Thank you for sharing this touching story, and pictures. Simeon looks like a sweetheart! How awful that the victims of this disease were treated like prisoners. Thank God this story had a happy ending!

Mimi said...

Hi debra!!!
i know exactly why you had a burning desire to got here, because that is the kind of person youa re, you have a HEART for the people that society wants to throw out or they just want to pretend do not exist. Your calling in life is to minister to those who need the WOrd of God told to them in a way only you can deliver it!!!!
You are a TRUE INSPIRATION to me, one day I have got to meet you!!!!!
Your writings are so touching to me
hugs and love,
jamie

Colleen said...

Good for you!! Obviously that book had such a strong impact on you and you went to see it in person. I think that is so cool. And so great that your daughter went with you!! God bless!

Buttercup said...

Agree with Mimi. It is your thoughtful and caring heart that brought you here. Thanks for sharing and thanks so much for your birthday wishes!

Finding Pam said...

I had always heard of this place being from La. Thank you for listening to your heart and giving us a beautiful story to go with it.

Amrita said...

Leprosy was a dreaded disease in India too and now there are very few caes. There is a Leprosy Mission Hospital here and we knew several Chris tian doctors working there. During Easter Week, this year we went to one of their services.

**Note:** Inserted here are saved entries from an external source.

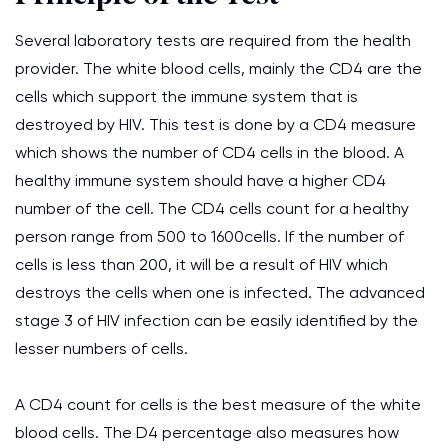
Several laboratory tests are required from the health
provider. The white blood cells, mainly the CD4 are the
cells which support the immune system that is
destroyed by HIV. This test is done by a CD4 measure
which shows the number of CD4 cells in the blood. A
healthy immune system should have a higher CD4
number of the cell. The CD4 cells count for a healthy
person range from 500 to 1600cells. If the number of
cells is less than 200, it will be a result of HIV which
destroys the cells when one is infected. The advanced
stage 3 of HIV infection can be easily identified by the
lesser numbers of cells.
A CD4 count for cells is the best measure of the white
blood cells. The D4 percentage also measures how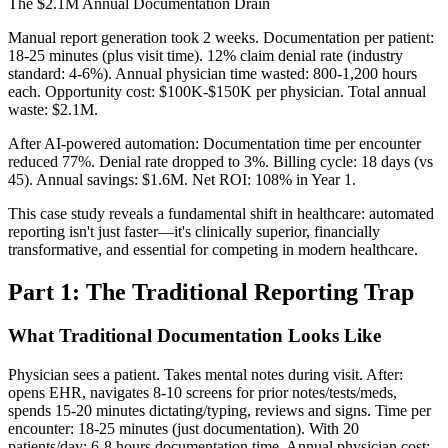
The $2.1M Annual Documentation Drain
Manual report generation took 2 weeks. Documentation per patient:
18-25 minutes (plus visit time). 12% claim denial rate (industry
standard: 4-6%). Annual physician time wasted: 800-1,200 hours
each. Opportunity cost: $100K-$150K per physician. Total annual
waste: $2.1M.
After AI-powered automation: Documentation time per encounter
reduced 77%. Denial rate dropped to 3%. Billing cycle: 18 days (vs
45). Annual savings: $1.6M. Net ROI: 108% in Year 1.
This case study reveals a fundamental shift in healthcare: automated
reporting isn't just faster—it's clinically superior, financially
transformative, and essential for competing in modern healthcare.
Part 1: The Traditional Reporting Trap
What Traditional Documentation Looks Like
Physician sees a patient. Takes mental notes during visit. After:
opens EHR, navigates 8-10 screens for prior notes/tests/meds,
spends 15-20 minutes dictating/typing, reviews and signs. Time per
encounter: 18-25 minutes (just documentation). With 20
patients/day: 6-8 hours documentation time. Annual physician cost: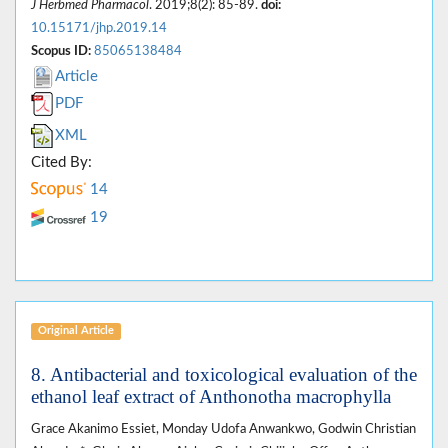
J Herbmed Pharmacol
. 2019;8(2): 85-89.
doi:
10.15171/jhp.2019.14
Scopus ID:
85065138484
Article
PDF
XML
Cited By:
14
19
Original Article
8. Antibacterial and toxicological evaluation of the
ethanol leaf extract of Anthonotha macrophylla
Grace Akanimo Essiet, Monday Udofa Anwankwo, Godwin Christian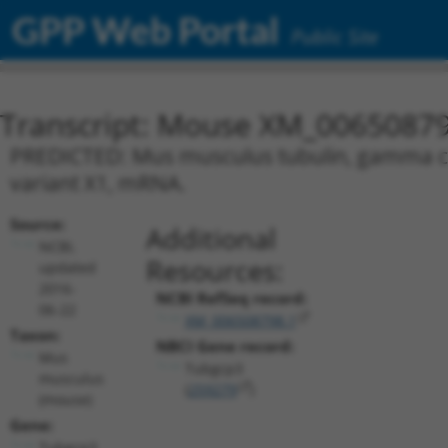
GPP Web Portal
Public Site
Transcript: Mouse XM_00650879
PREDICTED: Mus musculus tubulin, gamma com
variant X1, mRNA.
Source:
Additional
NCBI,
Resources:
updated
2016-
NCBI RefSeq record:
06-22
XM_006508798.1
Taxon:
NBCI Gene record:
Mus
Tubgcp3
musculus
(
259279
)
(mouse)
Gene:
Tubgcp3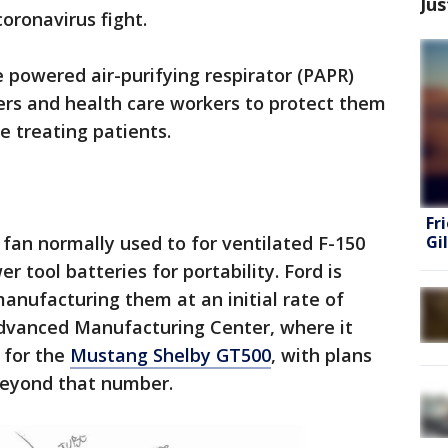
Jus
oronavirus fight.
e powered air-purifying respirator (PAPR)
ders and health care workers to protect them
e treating patients.
Fr
Gi
fan normally used to for ventilated F-150
r tool batteries for portability. Ford is
 manufacturing them at an initial rate of
Advanced Manufacturing Center, where it
 for the
Mustang Shelby GT500
, with plans
beyond that number.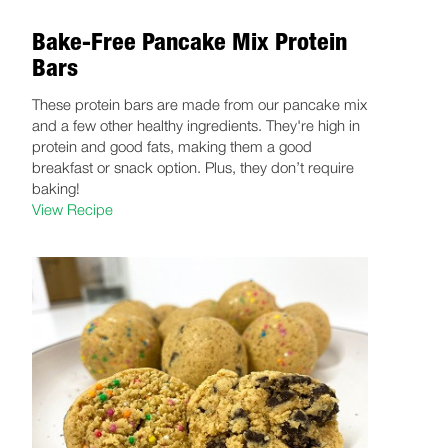
Bake-Free Pancake Mix Protein
Bars
These protein bars are made from our pancake mix
and a few other healthy ingredients. They're high in
protein and good fats, making them a good
breakfast or snack option. Plus, they don’t require
baking!
View Recipe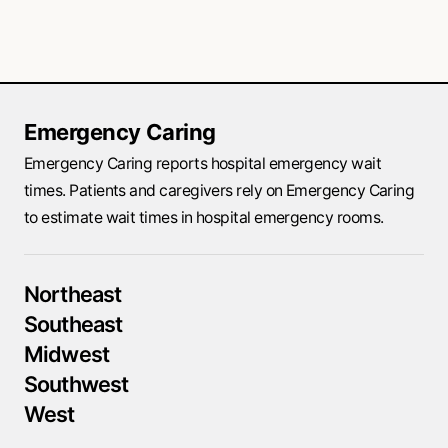
Emergency Caring
Emergency Caring reports hospital emergency wait
times. Patients and caregivers rely on Emergency Caring
to estimate wait times in hospital emergency rooms.
Northeast
Southeast
Midwest
Southwest
West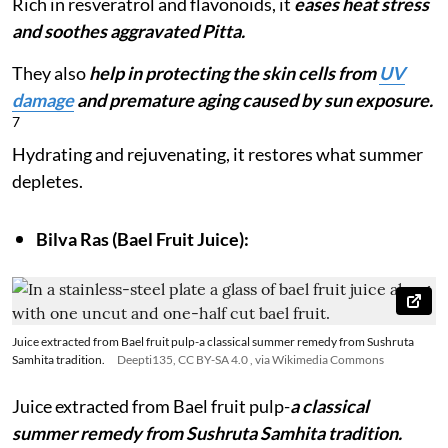
Rich in resveratrol and flavonoids, it
eases heat stress
and soothes aggravated Pitta.
They also
help in protecting the skin cells from
UV
damage
and premature aging caused by sun exposure.
7
Hydrating and rejuvenating, it restores what summer
depletes.
Bilva Ras (Bael Fruit Juice):
Juice extracted from Bael fruit pulp-a classical summer remedy from Sushruta
Samhita tradition.
Deepti135, CC BY-SA 4.0
, via Wikimedia Commons
Juice extracted from Bael fruit pulp-
a classical
summer remedy from Sushruta Samhita tradition.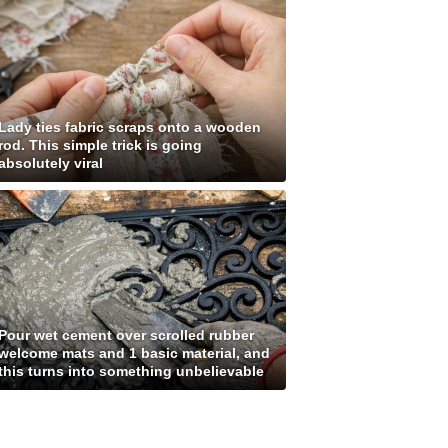
Lady ties fabric scraps onto a wooden
rod. This simple trick is going
absolutely viral
Pour wet cement over scrolled rubber
welcome mats and 1 basic material, and
this turns into something unbelievable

Dr Paul Brand started a hospital for leprosy patients in Louisiana.
I like your pictures.

Patrina's Pencil said...

I understand why you felt drawn to it too. Probably felt like Paul - 'compelled' to go. It had God's signature on it. Like He wanted to enlarge your territory because of His compassion in you. I just love it when His desires for me become my own. This was a very touching account. Thanks for sharing it with us. I am blessed. Wasn't even aware of such a place in America.